SUPPLIED MATERIAL:

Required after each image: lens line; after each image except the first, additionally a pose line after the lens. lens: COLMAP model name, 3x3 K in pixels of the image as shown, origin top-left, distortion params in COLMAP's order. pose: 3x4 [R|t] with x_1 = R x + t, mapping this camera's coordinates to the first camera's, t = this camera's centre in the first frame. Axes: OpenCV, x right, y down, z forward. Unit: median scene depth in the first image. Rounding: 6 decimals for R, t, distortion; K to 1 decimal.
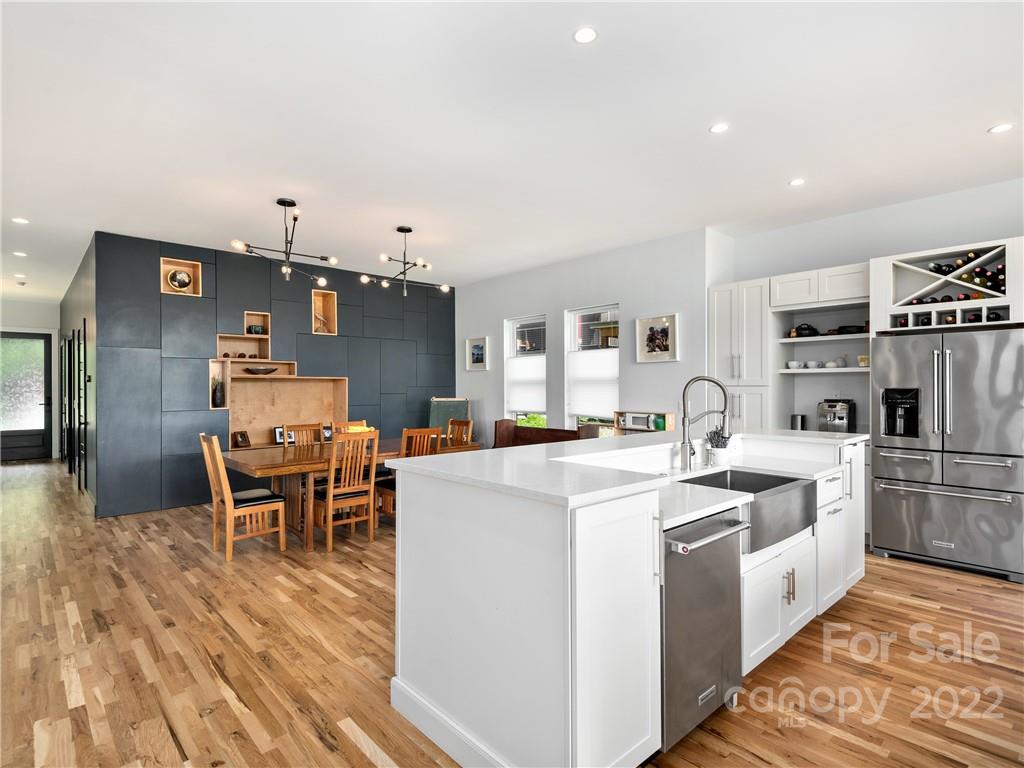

...

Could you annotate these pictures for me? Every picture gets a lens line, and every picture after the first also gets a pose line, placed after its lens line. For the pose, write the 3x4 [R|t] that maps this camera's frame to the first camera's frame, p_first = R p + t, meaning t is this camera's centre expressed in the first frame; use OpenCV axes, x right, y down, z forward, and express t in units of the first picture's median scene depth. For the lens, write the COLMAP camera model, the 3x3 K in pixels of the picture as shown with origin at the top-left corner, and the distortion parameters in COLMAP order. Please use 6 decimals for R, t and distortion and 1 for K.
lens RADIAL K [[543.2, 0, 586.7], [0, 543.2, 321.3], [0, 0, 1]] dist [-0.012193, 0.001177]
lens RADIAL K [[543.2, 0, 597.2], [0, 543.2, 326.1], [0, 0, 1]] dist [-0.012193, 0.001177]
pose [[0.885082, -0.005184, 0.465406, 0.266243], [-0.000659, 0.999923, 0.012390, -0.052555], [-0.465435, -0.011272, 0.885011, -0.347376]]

WORK REQUEST: Please rewrite everything from the line containing "Could you annotate" down to the line containing "-0.011272, 0.885011, -0.347376]]", changing "annotate" to "label" and leaving the rest of the material as it is.

SOLUTION TO THIS EXERCISE:
Could you label these pictures for me? Every picture gets a lens line, and every picture after the first also gets a pose line, placed after its lens line. For the pose, write the 3x4 [R|t] that maps this camera's frame to the first camera's frame, p_first = R p + t, meaning t is this camera's centre expressed in the first frame; use OpenCV axes, x right, y down, z forward, and express t in units of the first picture's median scene depth. For the lens, write the COLMAP camera model, the 3x3 K in pixels of the picture as shown with origin at the top-left corner, and the distortion parameters in COLMAP order. Please use 6 decimals for R, t and distortion and 1 for K.
lens RADIAL K [[543.2, 0, 586.7], [0, 543.2, 321.3], [0, 0, 1]] dist [-0.012193, 0.001177]
lens RADIAL K [[543.2, 0, 597.2], [0, 543.2, 326.1], [0, 0, 1]] dist [-0.012193, 0.001177]
pose [[0.885082, -0.005184, 0.465406, 0.266243], [-0.000659, 0.999923, 0.012390, -0.052555], [-0.465435, -0.011272, 0.885011, -0.347376]]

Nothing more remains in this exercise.